If you commute to campus like I do, then I’m sure that you are more than familiar with the perils of university traffic. I came to Binghamton as a transfer student last fall and from the moment that I arrived, traffic has been one of my greatest qualms. Maybe it’s just because I come from the backcountry that is Upstate New York, where traffic congestion is almost never an issue outside of the tourist season. However, I remain convinced that traffic is one of Binghamton University’s biggest issues at the moment.

During my time here, I have identified three main areas of frustration related to traffic. The first issue is simply the amount of students who choose to commute to campus. Now, I’ll be the first to point out my own hypocrisy with this. I love the convenience of having my own car. It certainly is one of the greatest luxuries to be able to take my own vehicle to campus at a time when it’s best for me to do so. However, as students, we have access to a fantastic public transportation network. Not only can Binghamton University students use any OCCT bus without having to pay a fare, but they can also board any of the buses operated by Broome County Transit with a valid student ID, free of charge. Though it may be harder for more remote areas to find reliable transportation, if you live almost anywhere within the City of Binghamton or Johnson City, getting to campus via bus shouldn’t take any more than an hour at the most. I can’t help but grind my teeth when I see students who live at the U Club in the University Plaza (which is less than a mile from campus) driving their cars to campus despite the constant OCCT shuttle service and the fact that U Club even has its own shuttle service. Even if just a quarter of the students who currently commute switched to public transit, traffic congestion could be drastically reduced.

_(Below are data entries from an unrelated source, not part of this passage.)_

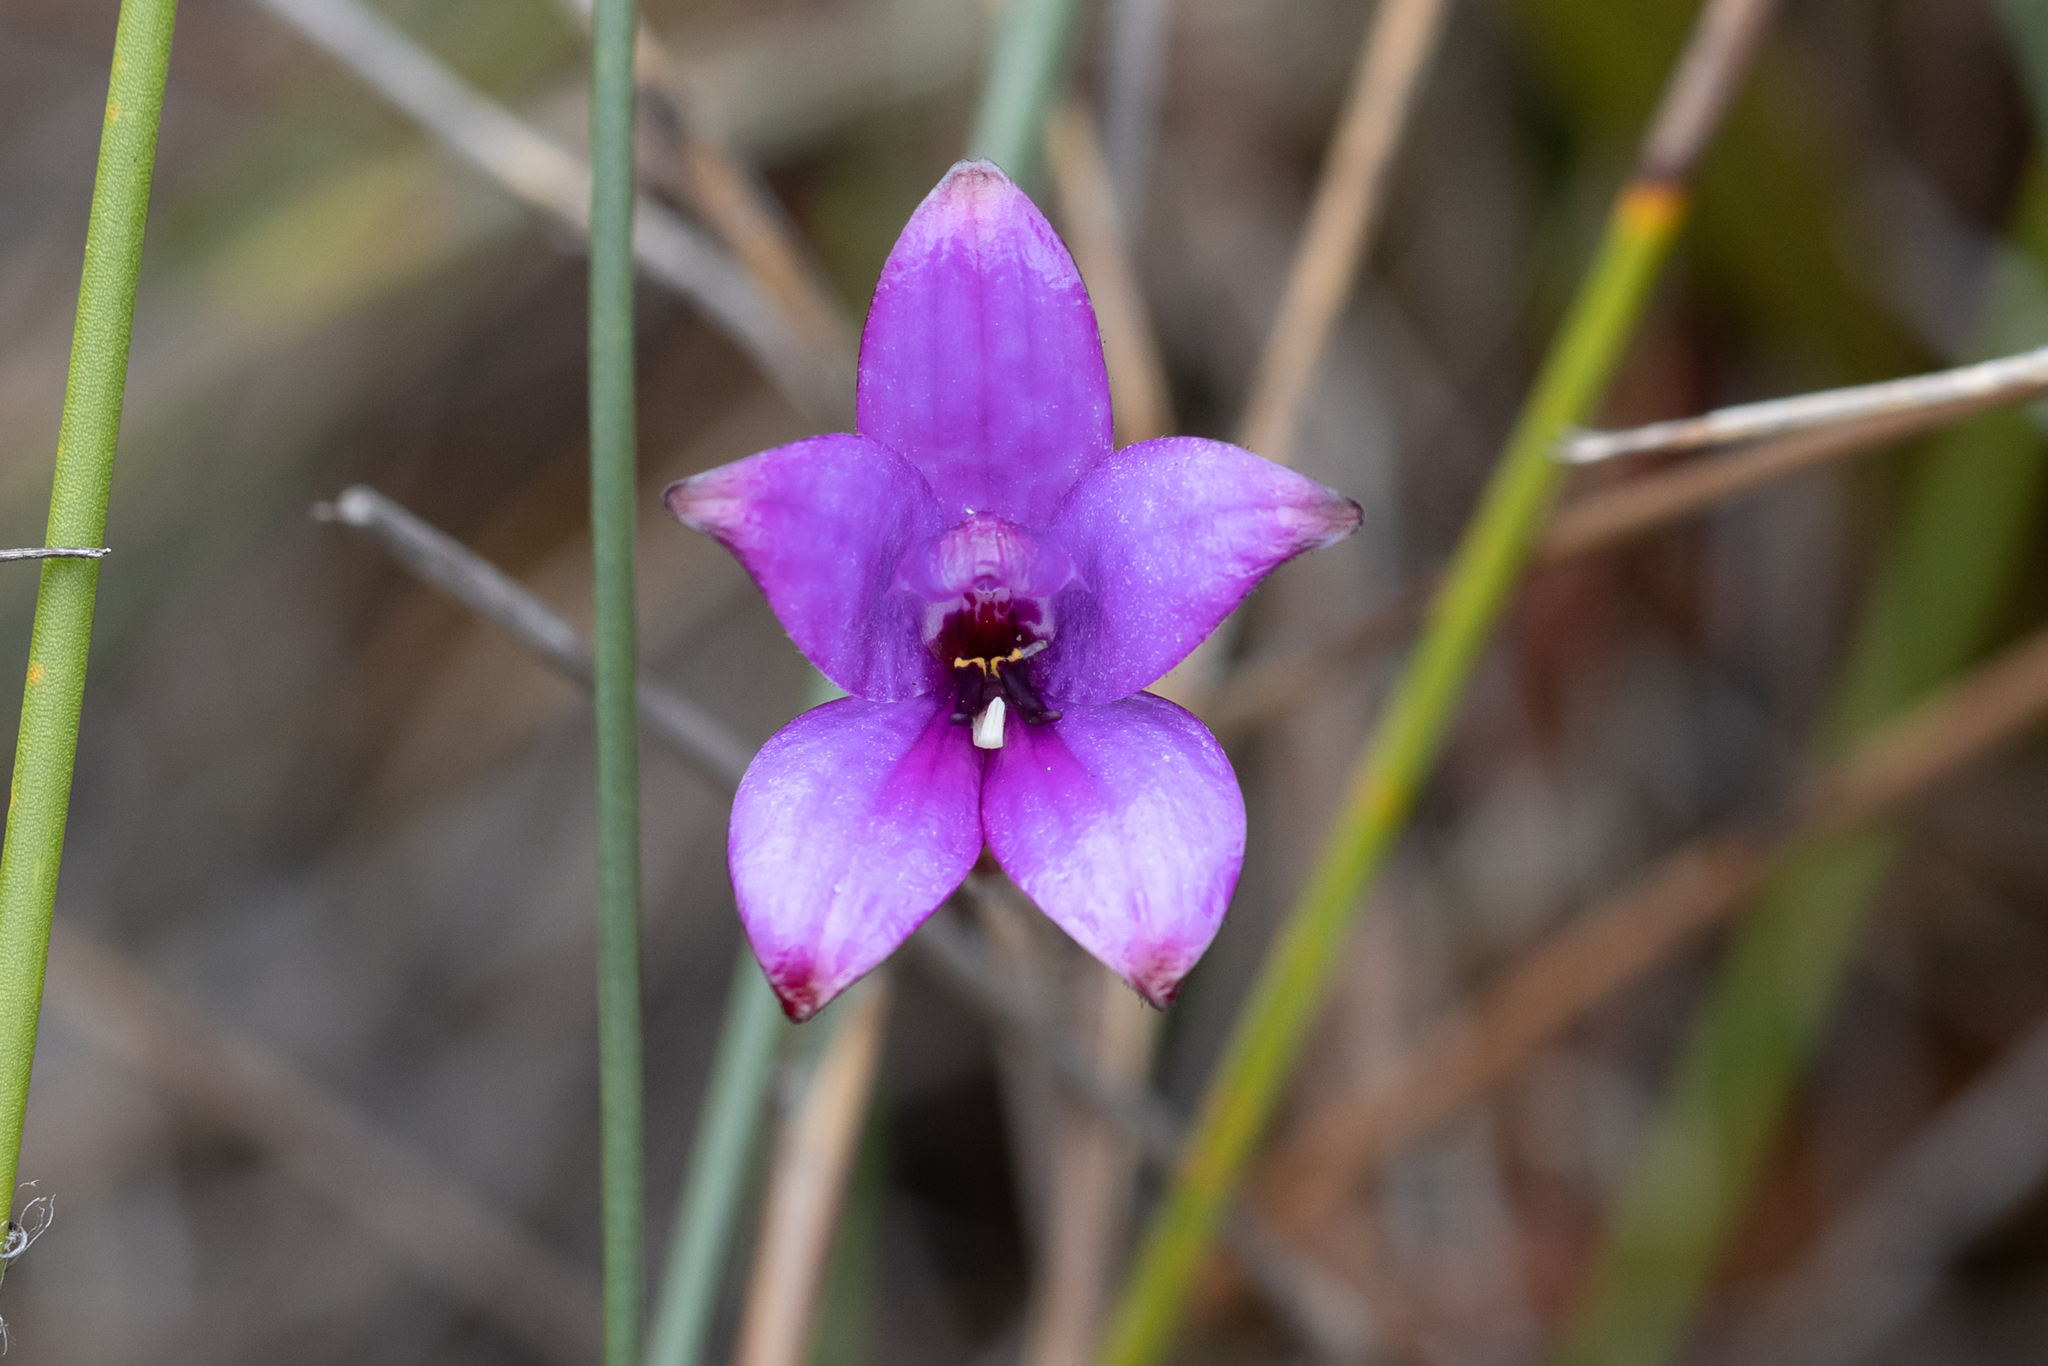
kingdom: Plantae
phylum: Tracheophyta
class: Liliopsida
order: Asparagales
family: Orchidaceae
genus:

The second issue is the relationship between cars and pedestrians. Of course, legally speaking, drivers bear the largest amount of responsibility when it comes to avoiding a collision with pedestrians. However, safety is a two-way street (pardon the pun). I can’t tell you the number of times that I’ve seen people step out into the road directly in front of my car without looking. I’ve also witnessed groups of people casually walking in the middle of the road during busy times on numerous occasions. Luckily for them, I try my best to be a cautious driver. If the sidewalks are crowded with people, I will try to drive under the speed limit, and I’m always anticipating to stop for a car, cyclist or pedestrian. However, if my years of driving experience have taught me anything, it’s that most drivers aren’t cautious. I’m often amazed by the amount of trust that pedestrians seem to frequently grant drivers.

The third and, in my view, largest issue is the swarm of pedestrians that uses the group of crosswalks which connect the Lecture Hall area to the Hinman community and to the Rockefeller Center. During the times when several classes are dismissed at once from the Lecture Hall, there are hordes of students which crosses at this area. Of course, drivers must yield to pedestrians in these crosswalks, but they can sometimes be waiting for a break in the crowd for several minutes at a time. This increases stress for drivers. Stressed out drivers are more likely to make unwise decisions, such as attempting to barge through the crosswalk when they see even the slightest gap. Furthermore, vehicles sometimes block the crosswalks during this daily gridlock catastrophe which creates an unsafe situation for pedestrians who may be unable to see oncoming traffic.

If the administration truly cares about student safety, then I believe that they should seek to alleviate this dangerous traffic problem quickly. Whether they decide to have police officers directing traffic, to install traffic lights or to even build something as ambitious as pedestrian bridges, anything which would allow cars and pedestrians to flow more smoothly would be preferable to what we have now. Let’s not wait for a tragedy like a struck pedestrian to occur before deciding to take action.